The next few months aboard the ship were hell. If anyone disobeyed the crew, they were beaten to a pulp. They were fed twice a day, a handful of rice and half glass of water. They were allowed to urinate, in a designated spot above the deck, only twice a day. Even that privilege was cancelled if any other ships were in visible distance.

Below the deck, where they spent all day and night, there was not enough room to lie stretched out. They remained hunched in a squat the whole time, making their limbs scream with pain. People got ill, diarrhea and vomiting was common.

They reached Thailand but there the border guards shot guns at them. The dalals jumped off and escaped in getaway vessels. They had taught a few of the prisoners how to navigate the ship, so these few were now at the helm. They managed to navigate to the coast of Myanmar and land. There they were rounded up by the Navy and kept in a detention camp for four months.

Finally, with support from IOM, the UN Migration Agency, they were repatriated to Bangladesh by bus, across the border.

Here, IOM – The UN Migration Agency’s project, building the Lives of Returning Migrants, funded by DIBP Australia, then supported him to rebuild his life. After return, the project team worked with him to understand his conditions, area of interest for work, capacity, constraints and dreams. He received individual assistance in two forms: household assistance and capital injection. He used this capital injection to set up a repair shop. The household assistance was to support his family.

 

“I am lucky to have a second chance to rebuild my life.”

 

Since he had never ran a business before, he lacked knowledge on finance and entrepreneurship. So, the project provided him with training on financial literacy, business development and entrepreneurship. He also received training on safe migration, household gardening and compost preparation.

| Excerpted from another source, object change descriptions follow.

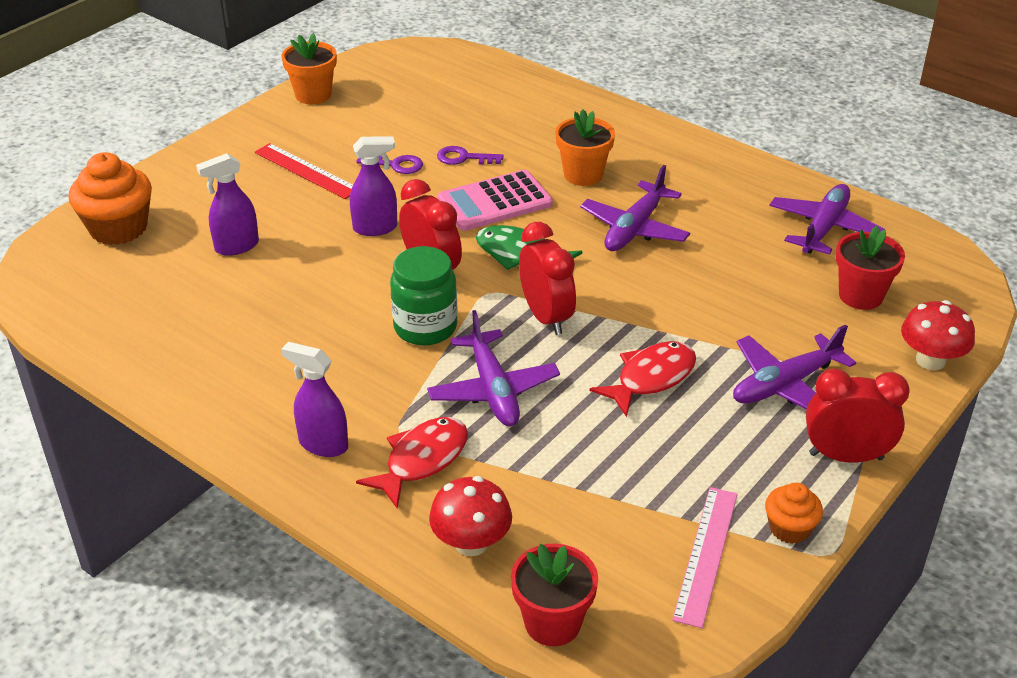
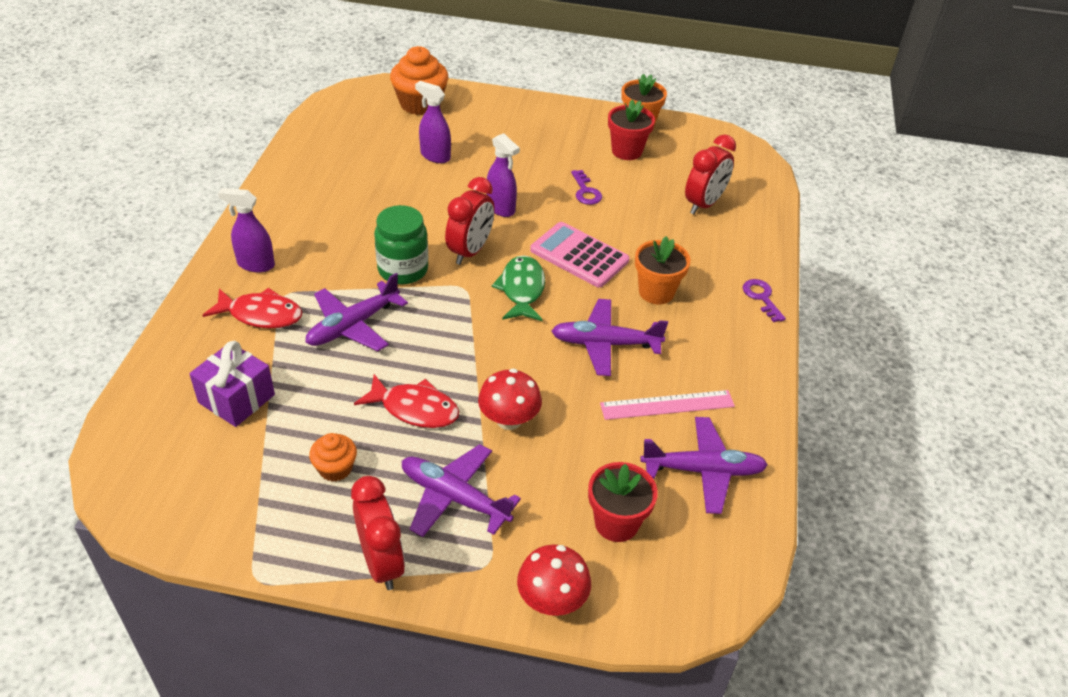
camera: 60 degrees right, 5 degrees up
red ruler [255,143,353,199] -> none
purple spray bottle [281,342,348,457] -> purple spray bottle turned 75 degrees counterclockwise [218,188,275,272]
red mushroom [429,476,512,557] -> red mushroom moved to [478,368,542,430]
purple key [437,146,504,165] -> purple key moved to [743,279,786,322]
red flower pot [511,543,598,646] -> red flower pot moved to [608,100,655,160]
red clock [519,222,576,335] -> red clock moved to [685,134,736,214]
pink ruler [672,487,738,628] -> pink ruler moved to [600,390,735,420]
orange cupcake [765,483,823,544] -> orange cupcake moved to [309,433,357,482]
none -> purple gift [189,341,275,427]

He was also introduced to local traders and businessmen to support him with forward and backward linkage for his business. He has formed a group with other returnees in his area of residence. Together they are now more organized, have better communication skills and better knowledge on how to run their own businesses. Now he thinks about his future and has a proper plan based on the yearlong counselling he received.

Now Adesho is married and has a baby girl who is 11 months.